▶ [Source passage]
Marks My Words: Pitching your ditch

Opinion by Miriam Marks
March 14, 2012, 12:28 a.m.

Last week, you decided to schedule a dinner date with that friend who lives across campus. It seemed like a great idea at the time — of course you’d be able to dash out of section, pedal madly over to the dining hall, have a leisurely 20-minute meal and then arrive a few minutes late to your next meeting. You like this friend so much that the hassle would be worth it.

 

Right? Maybe. But now it’s Dead Week, when Stanford is anything but dead, and you’ve probably realized that the plan you made was pretty unrealistic. It’s not that dinner will have to be 15 minutes; it’s that you’ll have to skip dinner altogether. What about your friend? Your friend is faithfully waiting for you, counting down the minutes to meet you at the door to the dining hall.

 

Unfortunately for this friend, you’ll have to bail. Ditch. Flake. We have a lot of names for this kind of person — the person who does not always follow through with plans or keep commitments.

 

Let’s retell the story from the other perspective.

 

Last week your friend, who lives all the way across campus, initiated a plan to grab dinner together. This friend is usually pretty busy, so a dinner is a rare occurrence. You’ve been planning your outfit all day in preparation for this momentous occasion. Okay, maybe not. But you’re at least somewhat excited, and you’ve made a few minor schedule adjustments to accommodate this friend.

 

A few hours before dinner you receive this text message: “Hey dude, I’m so sorry, but I can’t make dinner after all.” There might be a sad-face emoticon too.

 

Ouch. Off you go, alone, to the dining hall — or the movie, or the party, or whatever engagement is at hand. Countless people are ditched all the time, in all sorts of ways and situations. And ditching is especially common on a campus full of busy, slightly overworked and likely overcommitted university students.

 

If you’ve been ditched, you know that it doesn’t feel very good. At the same time, most of us have also ditched someone at some recent point in our lives. We’re all human. The question is how to pitch your ditch: how to make your cancellation seem the least offensive or absent-minded.

▶ [Task item]
Reproduce verbatim the passage of the column on canceling plans between "Ouch. Off you" and "overcommitted university students.", inclusive.

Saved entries

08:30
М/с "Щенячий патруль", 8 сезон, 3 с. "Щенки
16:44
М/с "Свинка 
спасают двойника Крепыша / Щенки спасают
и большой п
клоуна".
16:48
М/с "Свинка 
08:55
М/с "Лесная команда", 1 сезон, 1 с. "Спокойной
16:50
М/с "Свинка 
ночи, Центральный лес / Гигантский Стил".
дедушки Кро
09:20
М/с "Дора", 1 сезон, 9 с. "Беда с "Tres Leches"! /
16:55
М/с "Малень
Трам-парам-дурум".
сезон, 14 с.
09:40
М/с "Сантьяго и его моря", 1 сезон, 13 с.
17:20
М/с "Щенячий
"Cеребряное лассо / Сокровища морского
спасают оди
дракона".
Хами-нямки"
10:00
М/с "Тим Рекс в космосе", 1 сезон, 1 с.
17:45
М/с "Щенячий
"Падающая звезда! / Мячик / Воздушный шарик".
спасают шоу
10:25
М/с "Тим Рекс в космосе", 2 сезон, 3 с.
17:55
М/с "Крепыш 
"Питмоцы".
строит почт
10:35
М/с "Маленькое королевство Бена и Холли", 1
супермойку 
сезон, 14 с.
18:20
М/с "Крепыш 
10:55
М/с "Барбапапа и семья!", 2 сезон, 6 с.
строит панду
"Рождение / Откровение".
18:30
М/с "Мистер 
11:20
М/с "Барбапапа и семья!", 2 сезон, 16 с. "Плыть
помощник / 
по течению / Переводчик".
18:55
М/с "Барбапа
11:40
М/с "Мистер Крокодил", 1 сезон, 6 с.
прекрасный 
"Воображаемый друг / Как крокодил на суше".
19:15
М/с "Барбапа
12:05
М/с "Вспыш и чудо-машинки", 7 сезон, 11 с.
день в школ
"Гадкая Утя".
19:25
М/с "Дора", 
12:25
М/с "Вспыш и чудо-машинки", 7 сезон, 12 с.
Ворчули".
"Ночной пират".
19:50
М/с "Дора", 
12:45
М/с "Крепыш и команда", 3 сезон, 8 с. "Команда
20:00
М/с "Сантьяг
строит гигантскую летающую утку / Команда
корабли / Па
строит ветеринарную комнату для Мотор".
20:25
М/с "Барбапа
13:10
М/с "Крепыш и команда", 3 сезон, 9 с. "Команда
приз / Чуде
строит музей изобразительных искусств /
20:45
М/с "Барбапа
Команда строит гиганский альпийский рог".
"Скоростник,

▶ [Exercise result]
Ouch. Off you go, alone, to the dining hall — or the movie, or the party, or whatever engagement is at hand. Countless people are ditched all the time, in all sorts of ways and situations. And ditching is especially common on a campus full of busy, slightly overworked and likely overcommitted university students.